Your instructions:
Collect every line of the records that contains the word "average", and copy each one. Matches must have the same capitalization.

Task material Block Start

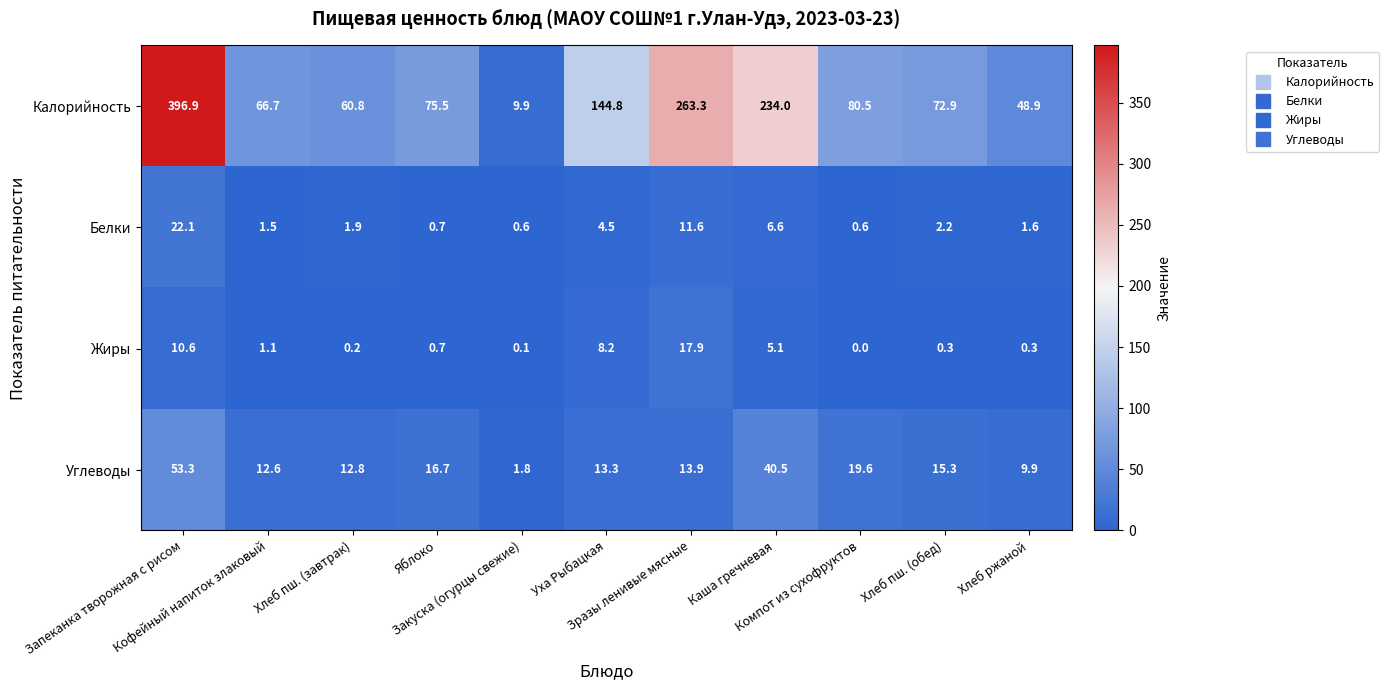

What is the average value of the Углеводы series?

19.1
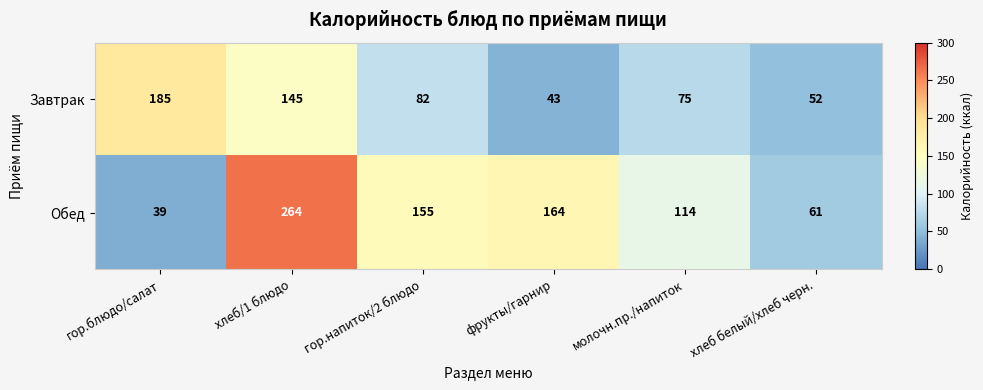

What is the average value of the Завтрак series?

97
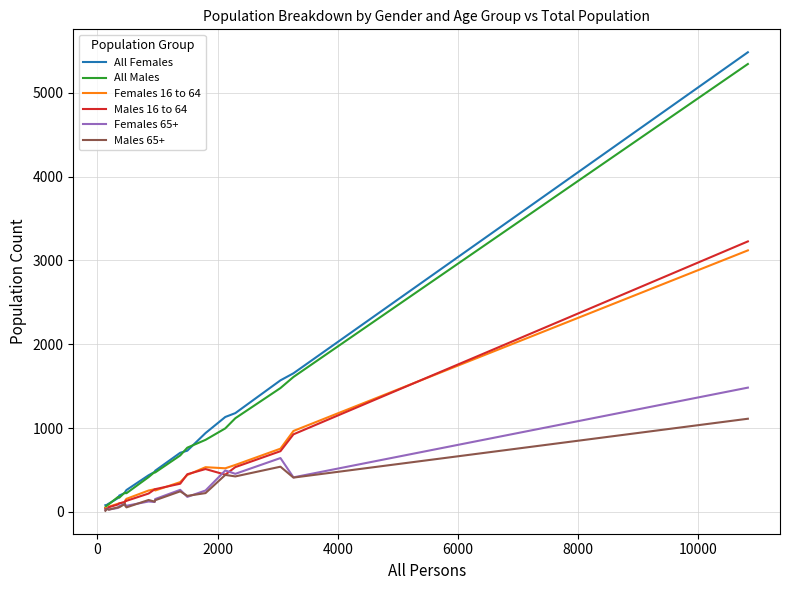

Which series has the largest range (max minus min)?

All Females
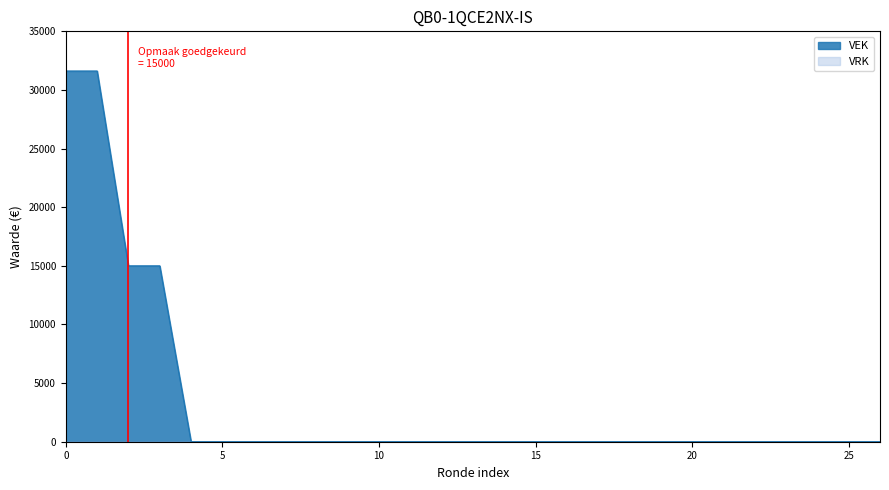

How many positive values are there?

4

Task material Block End

Answer for this exercise:
What is the average value of the Углеводы series?
What is the average value of the Завтрак series?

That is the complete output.